§ **DIRECTIVE**: When you copy the entries, omit the images and keep every word as it is.

Dataset items:
= = =

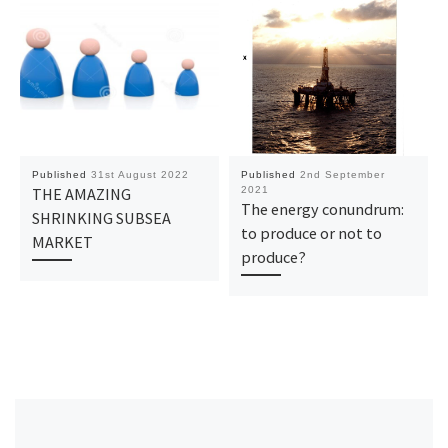
Published
31st August 2022
Published
2nd September
THE AMAZING
2021
The energy conundrum:
SHRINKING SUBSEA
to produce or not to
MARKET
produce?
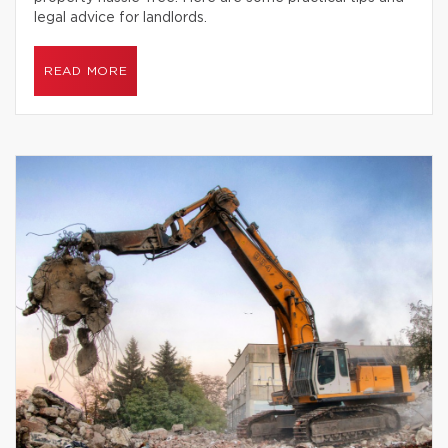
legal advice for landlords.
READ MORE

= = =

§ **YOUR RESPONSE**:
Published
31st August 2022
Published
2nd September
THE AMAZING
2021
The energy conundrum:
SHRINKING SUBSEA
to produce or not to
MARKET
produce?
legal advice for landlords.
READ MORE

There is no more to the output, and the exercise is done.